▶ Extracted page text data

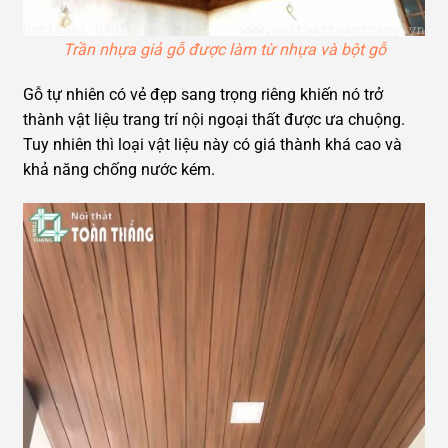
Trần nhựa giả gỗ được làm từ nhựa và bột gỗ
Gỗ tự nhiên có vẻ đẹp sang trọng riêng khiến nó trở
thành vật liệu trang trí nội ngoại thất được ưa chuộng.
Tuy nhiên thì loại vật liệu này có giá thành khá cao và
khả năng chống nước kém.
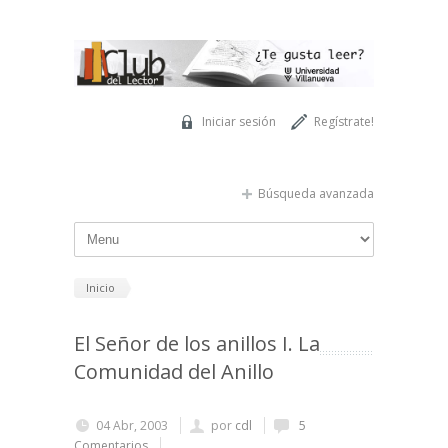
Pasar al contenido principal
Iniciar sesión
Regístrate!
Búsqueda avanzada
Inicio
El Señor de los anillos I. La
Comunidad del Anillo
04 Abr, 2003
por
cdl
5
Comentarios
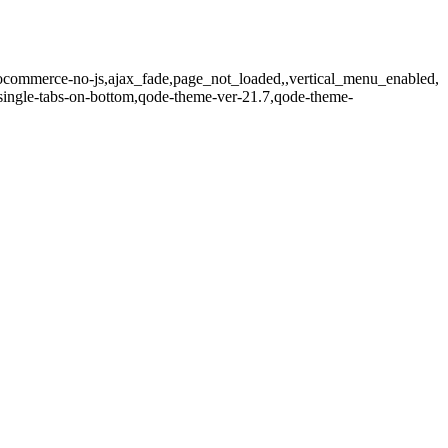
ocommerce-no-js,ajax_fade,page_not_loaded,,vertical_menu_enabled,
single-tabs-on-bottom,qode-theme-ver-21.7,qode-theme-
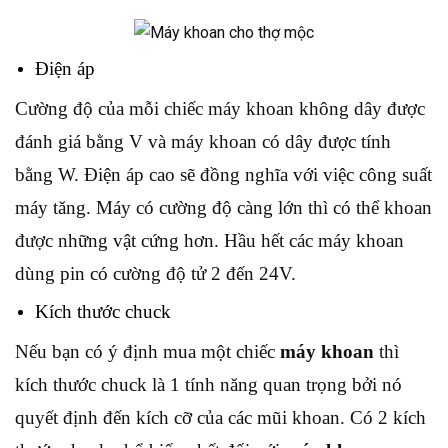
Điện áp
Cường độ của mỗi chiếc máy khoan không dây được
đánh giá bằng V và máy khoan có dây được tính
bằng W. Điện áp cao sẽ đồng nghĩa với việc công suất
máy tăng. Máy có cường độ càng lớn thì có thể khoan
được những vật cứng hơn. Hầu hết các máy khoan
dùng pin có cường độ tử 2 đến 24V.
Kích thước chuck
Nếu bạn có ý định mua một chiếc
máy khoan
thì
kích thước chuck là 1 tính năng quan trọng bởi nó
quyết định đến kích cỡ của các mũi khoan. Có 2 kích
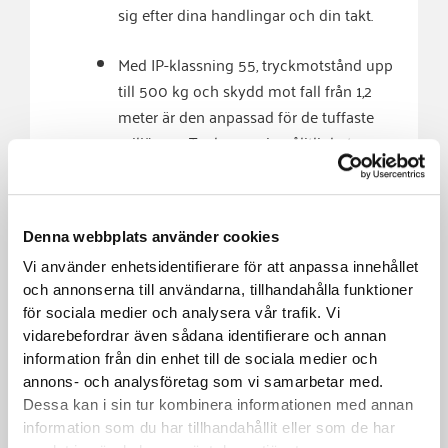
sig efter dina handlingar och din takt.
Med IP-klassning 55, tryckmotstånd upp
till 500 kg och skydd mot fall från 1,2
meter är den anpassad för de tuffaste
miljöerna. Tack vare sin pålitlighet
används den bland annat av poliskåren,
räddningstjänsten, vårdpersonal och
sjöinsatsenheter.
Denna webbplats använder cookies
Vi använder enhetsidentifierare för att anpassa innehållet
AVANCERADE FUNKTIONER:
och annonserna till användarna, tillhandahålla funktioner
för sociala medier och analysera vår trafik. Vi
vidarebefordrar även sådana identifierare och annan
QUICK SHOCK:
information från din enhet till de sociala medier och
Då snabbhet är avgörande, har Philips
annons- och analysföretag som vi samarbetar med.
utvecklat tekniken Quick Shock, vilket
Dessa kan i sin tur kombinera informationen med annan
gör den till en av de snabbaste
information som du har tillhandahållit eller som de har
hjärtstartarna att avge en elektrisk stöt.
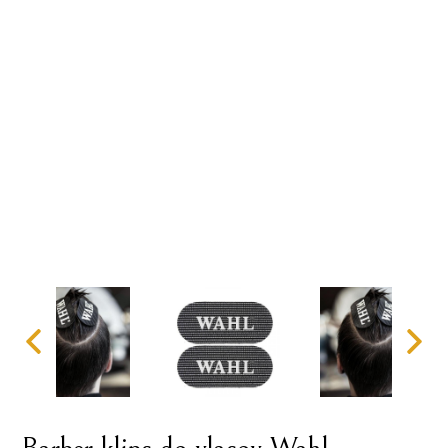
Barber klips do vlasov Wahl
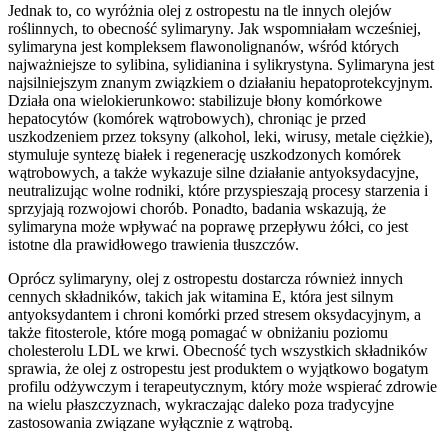
Jednak to, co wyróżnia olej z ostropestu na tle innych olejów
roślinnych, to obecność sylimaryny. Jak wspomniałam wcześniej,
sylimaryna jest kompleksem flawonolignanów, wśród których
najważniejsze to sylibina, sylidianina i sylikrystyna. Sylimaryna jest
najsilniejszym znanym związkiem o działaniu hepatoprotekcyjnym.
Działa ona wielokierunkowo: stabilizuje błony komórkowe
hepatocytów (komórek wątrobowych), chroniąc je przed
uszkodzeniem przez toksyny (alkohol, leki, wirusy, metale ciężkie),
stymuluje syntezę białek i regenerację uszkodzonych komórek
wątrobowych, a także wykazuje silne działanie antyoksydacyjne,
neutralizując wolne rodniki, które przyspieszają procesy starzenia i
sprzyjają rozwojowi chorób. Ponadto, badania wskazują, że
sylimaryna może wpływać na poprawę przepływu żółci, co jest
istotne dla prawidłowego trawienia tłuszczów.
Oprócz sylimaryny, olej z ostropestu dostarcza również innych
cennych składników, takich jak witamina E, która jest silnym
antyoksydantem i chroni komórki przed stresem oksydacyjnym, a
także fitosterole, które mogą pomagać w obniżaniu poziomu
cholesterolu LDL we krwi. Obecność tych wszystkich składników
sprawia, że olej z ostropestu jest produktem o wyjątkowo bogatym
profilu odżywczym i terapeutycznym, który może wspierać zdrowie
na wielu płaszczyznach, wykraczając daleko poza tradycyjne
zastosowania związane wyłącznie z wątrobą.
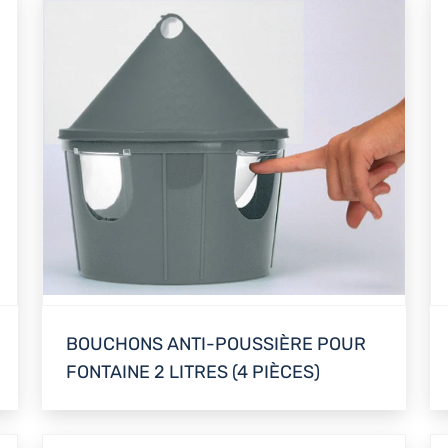
BOUCHONS ANTI-POUSSIÈRE POUR
FONTAINE 2 LITRES (4 PIÈCES)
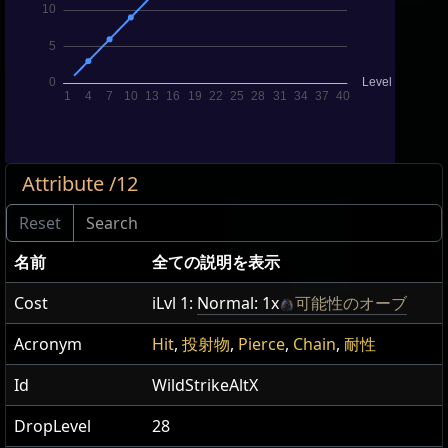
Attribute /12
名前
全ての説明を表示
Cost
iLvl 1:
Normal: 1x
可能性のオーブ
Acronym
Hit
,
投射物
,
Pierce
,
Chain
,
耐性
Id
WildStrikeAltX
DropLevel
28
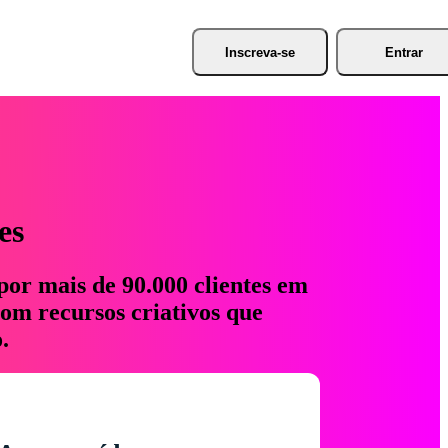
Inscreva-se
Entrar
es
por mais de 90.000 clientes em
com recursos criativos que
.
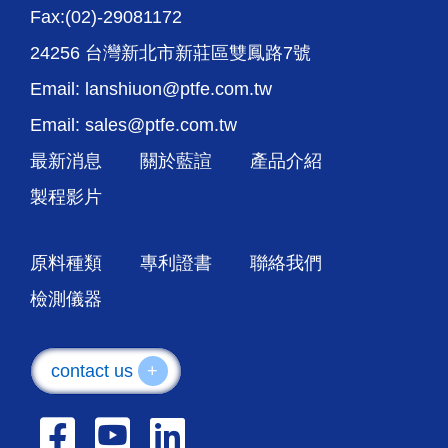
Fax:(02)-29081172
24256 台灣新北市新莊區雙鳳路7號
Email: lanshiuon@ptfe.com.tw
Email: sales@ptfe.com.tw
最新消息
關於藍諠
產品介紹
製程影片
原料種類
專利證書
聯絡我們
檢測儀器
contact us
+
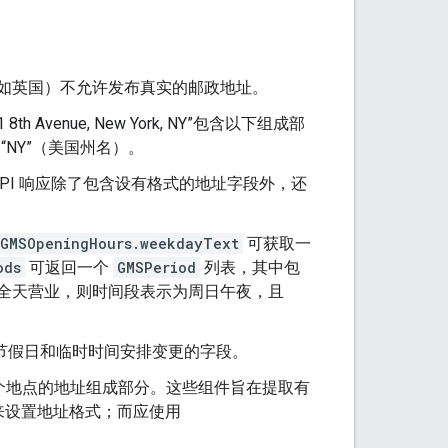
如英国）不允许发布真实的邮政地址。
8th Avenue, New York, NY”包含以下组成部
）和“NY”（美国州名）。
I 响应除了包含设有格式的地址字段外，还
GMSOpeningHours.weekdayText
可获取一
ods
可返回一个
GMSPeriod
列表，其中包
全天营业，则时间段表示为周日午夜，且
的节假日和临时时间安排变更的字段。
个地点的地址组成部分。这些组件旨在提取有
来设置地址格式；而应使用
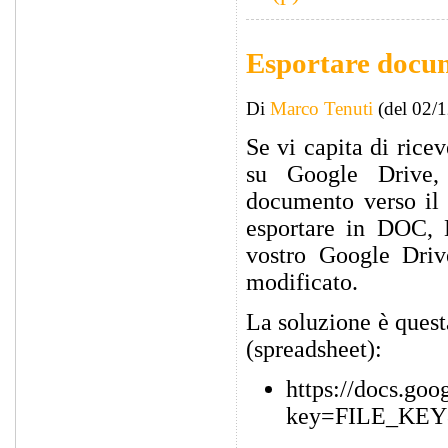
Esportare docu
Di
Marco Tenuti
(del 02/
Se vi capita di rice
su Google Drive, 
documento verso il 
esportare in DOC
vostro Google Driv
modificato.
La soluzione è questa
(spreadsheet):
https://docs.go
key=FILE_KEY&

▶ TASK BRIEF
Leave out the pictures and give the rest of the records again exactly.

▶ WORKED SOLUTION
Trần nhựa giả gỗ được làm từ nhựa và bột gỗ
Gỗ tự nhiên có vẻ đẹp sang trọng riêng khiến nó trở
thành vật liệu trang trí nội ngoại thất được ưa chuộng.
Tuy nhiên thì loại vật liệu này có giá thành khá cao và
khả năng chống nước kém.
Pasar al contenido principal
Iniciar sesión
Regístrate!
Búsqueda avanzada
Inicio
El Señor de los anillos I. La
Comunidad del Anillo
04 Abr, 2003
por
cdl
5
Comentarios
ocommerce-no-js,ajax_fade,page_not_loaded,,vertical_menu_enabled,
single-tabs-on-bottom,qode-theme-ver-21.7,qode-theme-
Điện áp
Cường độ của mỗi chiếc máy khoan không dây được
đánh giá bằng V và máy khoan có dây được tính
bằng W. Điện áp cao sẽ đồng nghĩa với việc công suất
máy tăng. Máy có cường độ càng lớn thì có thể khoan
được những vật cứng hơn. Hầu hết các máy khoan
dùng pin có cường độ tử 2 đến 24V.
Kích thước chuck
Nếu bạn có ý định mua một chiếc
máy khoan
thì
kích thước chuck là 1 tính năng quan trọng bởi nó
quyết định đến kích cỡ của các mũi khoan. Có 2 kích
sig efter dina handlingar och din takt.
Med IP-klassning 55, tryckmotstånd upp
till 500 kg och skydd mot fall från 1,2
meter är den anpassad för de tuffaste
miljöerna. Tack vare sin pålitlighet
används den bland annat av poliskåren,
räddningstjänsten, vårdpersonal och
sjöinsatsenheter.
Denna webbplats använder cookies
Vi använder enhetsidentifierare för att anpassa innehållet
AVANCERADE FUNKTIONER:
och annonserna till användarna, tillhandahålla funktioner
för sociala medier och analysera vår trafik. Vi
vidarebefordrar även sådana identifierare och annan
QUICK SHOCK:
information från din enhet till de sociala medier och
Då snabbhet är avgörande, har Philips
annons- och analysföretag som vi samarbetar med.
utvecklat tekniken Quick Shock, vilket
Dessa kan i sin tur kombinera informationen med annan
gör den till en av de snabbaste
information som du har tillhandahållit eller som de har
hjärtstartarna att avge en elektrisk stöt.
Barber klips do vlasov Wahl
Jednak to, co wyróżnia olej z ostropestu na tle innych olejów
roślinnych, to obecność sylimaryny. Jak wspomniałam wcześniej,
sylimaryna jest kompleksem flawonolignanów, wśród których
najważniejsze to sylibina, sylidianina i sylikrystyna. Sylimaryna jest
najsilniejszym znanym związkiem o działaniu hepatoprotekcyjnym.
Działa ona wielokierunkowo: stabilizuje błony komórkowe
hepatocytów (komórek wątrobowych), chroniąc je przed
uszkodzeniem przez toksyny (alkohol, leki, wirusy, metale ciężkie),
stymuluje syntezę białek i regenerację uszkodzonych komórek
wątrobowych, a także wykazuje silne działanie antyoksydacyjne,
neutralizując wolne rodniki, które przyspieszają procesy starzenia i
sprzyjają rozwojowi chorób. Ponadto, badania wskazują, że
sylimaryna może wpływać na poprawę przepływu żółci, co jest
istotne dla prawidłowego trawienia tłuszczów.
Oprócz sylimaryny, olej z ostropestu dostarcza również innych
cennych składników, takich jak witamina E, która jest silnym
antyoksydantem i chroni komórki przed stresem oksydacyjnym, a
także fitosterole, które mogą pomagać w obniżaniu poziomu
cholesterolu LDL we krwi. Obecność tych wszystkich składników
sprawia, że olej z ostropestu jest produktem o wyjątkowo bogatym
profilu odżywczym i terapeutycznym, który może wspierać zdrowie
na wielu płaszczyznach, wykraczając daleko poza tradycyjne
zastosowania związane wyłącznie z wątrobą.
BOUCHONS ANTI-POUSSIÈRE POUR
FONTAINE 2 LITRES (4 PIÈCES)
Attribute /12
名前
全ての説明を表示
Cost
iLvl 1:
Normal: 1x
可能性のオーブ
Acronym
Hit
,
投射物
,
Pierce
,
Chain
,
耐性
Id
WildStrikeAltX
DropLevel
28
Inscreva-se
Entrar
es
por mais de 90.000 clientes em
com recursos criativos que
.
Fax:(02)-29081172
24256 台灣新北市新莊區雙鳳路7號
Email: lanshiuon@ptfe.com.tw
Email: sales@ptfe.com.tw
最新消息
關於藍諠
產品介紹
製程影片
原料種類
專利證書
聯絡我們
檢測儀器
contact us
+
如英国）不允许发布真实的邮政地址。
8th Avenue, New York, NY”包含以下组成部
）和“NY”（美国州名）。
I 响应除了包含设有格式的地址字段外，还
GMSOpeningHours.weekdayText
可获取一
ods
可返回一个
GMSPeriod
列表，其中包
全天营业，则时间段表示为周日午夜，且
的节假日和临时时间安排变更的字段。
个地点的地址组成部分。这些组件旨在提取有
来设置地址格式；而应使用
Esportare docu
Di
Marco Tenuti
(del 02/
Se vi capita di rice
su Google Drive, 
documento verso il 
esportare in DOC
vostro Google Driv
modificato.
La soluzione è questa
(spreadsheet):
https://docs.go
key=FILE_KEY&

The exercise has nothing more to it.